Ambitions are imperative. People without an aim, who are just living for the sake of it, are never the right kind of people. Gradually and eventually, they are going to want you to join them on their yacht of aimlessness, which was never your motto. So beware!
They fail to make you feel like their #1.
One thing that’s primary is the feeling of being someone’s top priority. That’s because all the comforting feelings of being able to trust and count on someone sprout from this. When you know that someone isn’t going to leave you alone in anything and how because of him/her, life is going to suck less, you’re in a good place.

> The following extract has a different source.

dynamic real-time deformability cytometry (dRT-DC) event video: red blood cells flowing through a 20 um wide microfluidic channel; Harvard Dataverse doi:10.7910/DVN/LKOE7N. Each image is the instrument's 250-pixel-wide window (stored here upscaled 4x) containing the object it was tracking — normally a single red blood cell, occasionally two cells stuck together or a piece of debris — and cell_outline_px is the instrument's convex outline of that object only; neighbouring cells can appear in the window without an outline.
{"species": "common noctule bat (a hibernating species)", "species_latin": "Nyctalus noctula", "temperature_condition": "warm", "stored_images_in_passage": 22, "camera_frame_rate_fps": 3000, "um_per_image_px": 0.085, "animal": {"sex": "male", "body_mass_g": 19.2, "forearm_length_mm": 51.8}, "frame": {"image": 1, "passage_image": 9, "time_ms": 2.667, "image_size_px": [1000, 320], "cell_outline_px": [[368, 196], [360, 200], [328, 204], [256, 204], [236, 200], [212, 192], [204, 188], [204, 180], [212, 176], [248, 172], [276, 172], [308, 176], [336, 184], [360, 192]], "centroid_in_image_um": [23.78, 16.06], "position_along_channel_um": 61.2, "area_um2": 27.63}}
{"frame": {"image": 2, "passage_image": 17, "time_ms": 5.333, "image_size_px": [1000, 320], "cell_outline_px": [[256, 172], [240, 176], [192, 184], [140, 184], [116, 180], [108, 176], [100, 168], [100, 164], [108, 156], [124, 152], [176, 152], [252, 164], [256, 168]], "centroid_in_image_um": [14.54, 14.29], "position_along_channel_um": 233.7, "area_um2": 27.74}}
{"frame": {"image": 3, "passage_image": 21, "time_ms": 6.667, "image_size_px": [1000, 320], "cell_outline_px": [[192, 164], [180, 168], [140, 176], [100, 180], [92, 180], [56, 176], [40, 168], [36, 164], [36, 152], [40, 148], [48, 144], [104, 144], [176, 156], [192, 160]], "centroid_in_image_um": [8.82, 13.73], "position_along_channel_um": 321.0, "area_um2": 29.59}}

You fight about petty stuff.
You could’ve let it go, but no. You had to. You won’t wake up for cardio early, but if it’s about having an argument over something, you’re ready to go. This isn’t healthy. When you’re in a trusting, tuneful relationship you don’t look for reasons to fight. Issue-mongering is the last thing on your mind. Fighting about petty stuff is a sign that you want something to come along and end it.
Communication is a miss.
The value of being able to talk feelings out can’t be stressed enough. That’s one thing that is going to make your days and nights smoothly transition into each other until you have a colossal pile of them to cherish over. The ability to speak your thoughts and have the message delivered and understood on the other side is amazing. If you keep miscommunicating, and hardly talk or share your thoughts, you’re definitely losing it.
You are NOT happy.
You’re generally either happy or sad. Are there in-betweens? There certainly are, but all of them can be categorically grouped under one of the binary states. So, one way or the other, one is always able to decipher where one’s mind belongs. If you’re not happy, you need to know why and kill the reason!